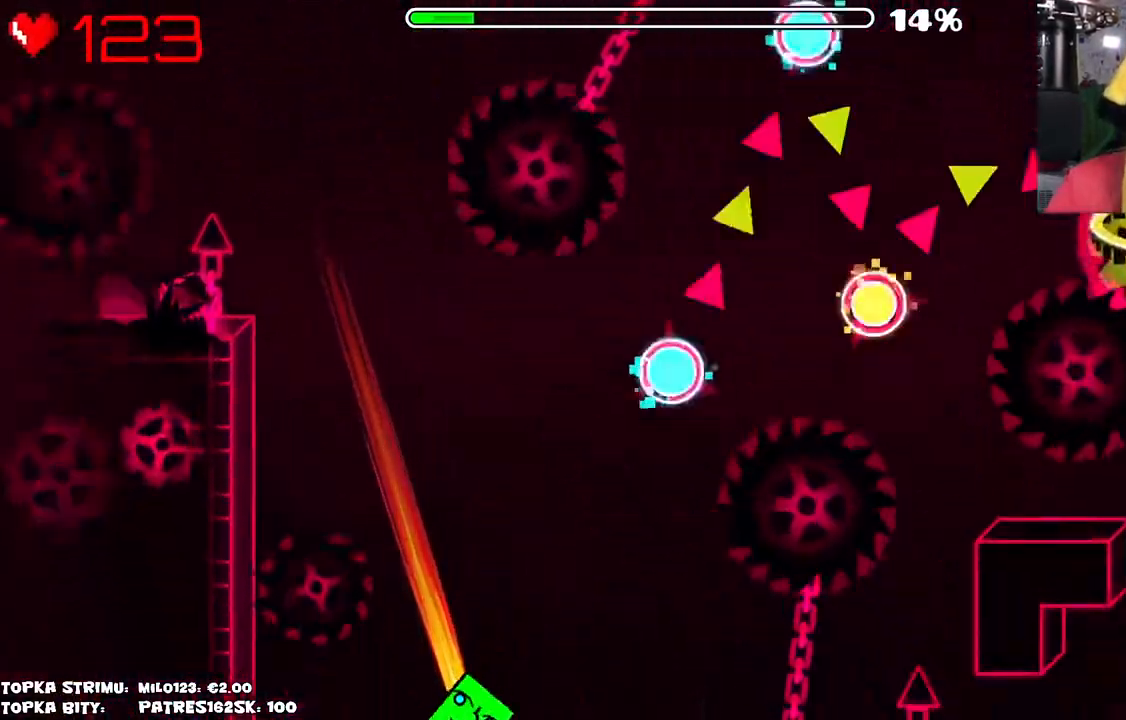
{"keys": [], "mouse": [], "events": []}
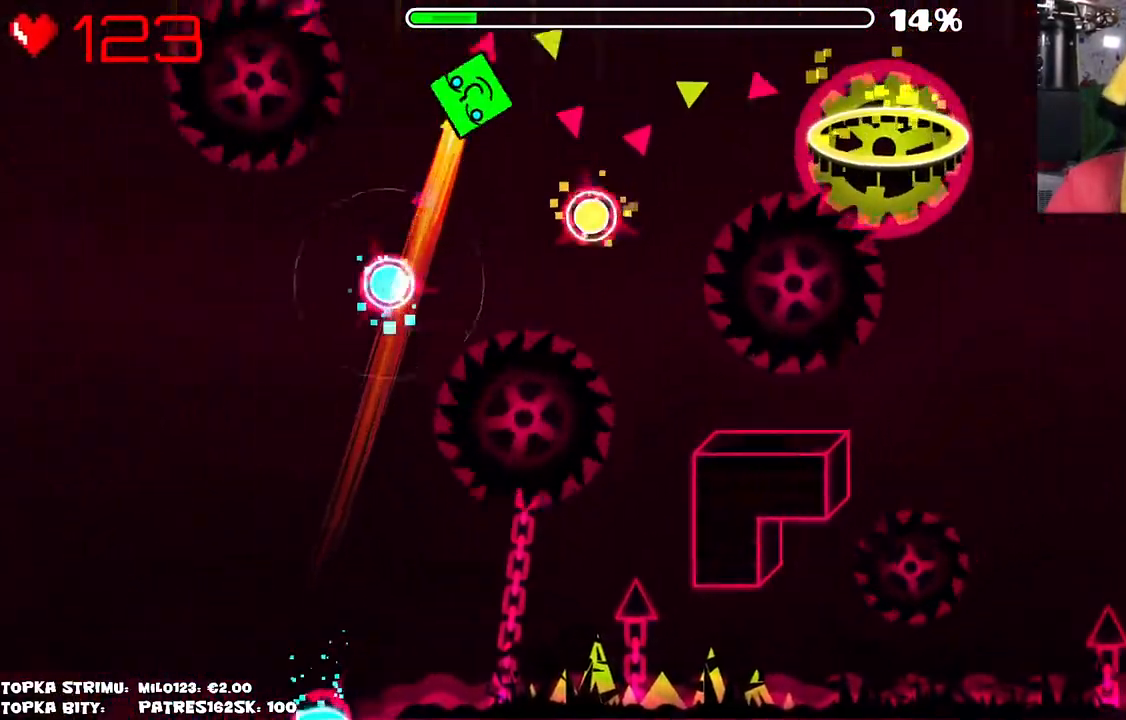
{"keys": [], "mouse": [], "events": [[134, "mouse_left", "down"], [234, "mouse_left", "up"], [300, "mouse_left", "down"], [434, "mouse_left", "up"]]}
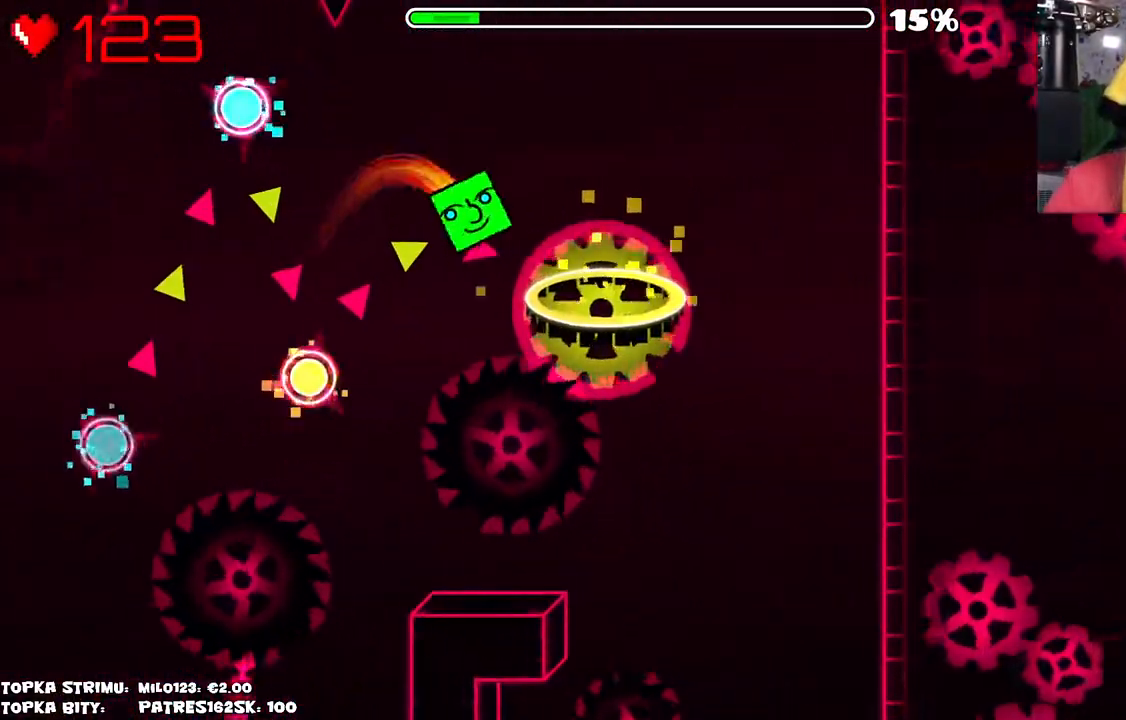
{"keys": [], "mouse": [], "events": []}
━━━━━━━━
> [PROBLEM STATEMENT] Print the listing exactly. No pictures belong in the copy.

> [PROBLEM SOLUTION]
{"keys": [], "mouse": [], "events": []}
{"keys": [], "mouse": [], "events": [[134, "mouse_left", "down"], [234, "mouse_left", "up"], [300, "mouse_left", "down"], [434, "mouse_left", "up"]]}
{"keys": [], "mouse": [], "events": []}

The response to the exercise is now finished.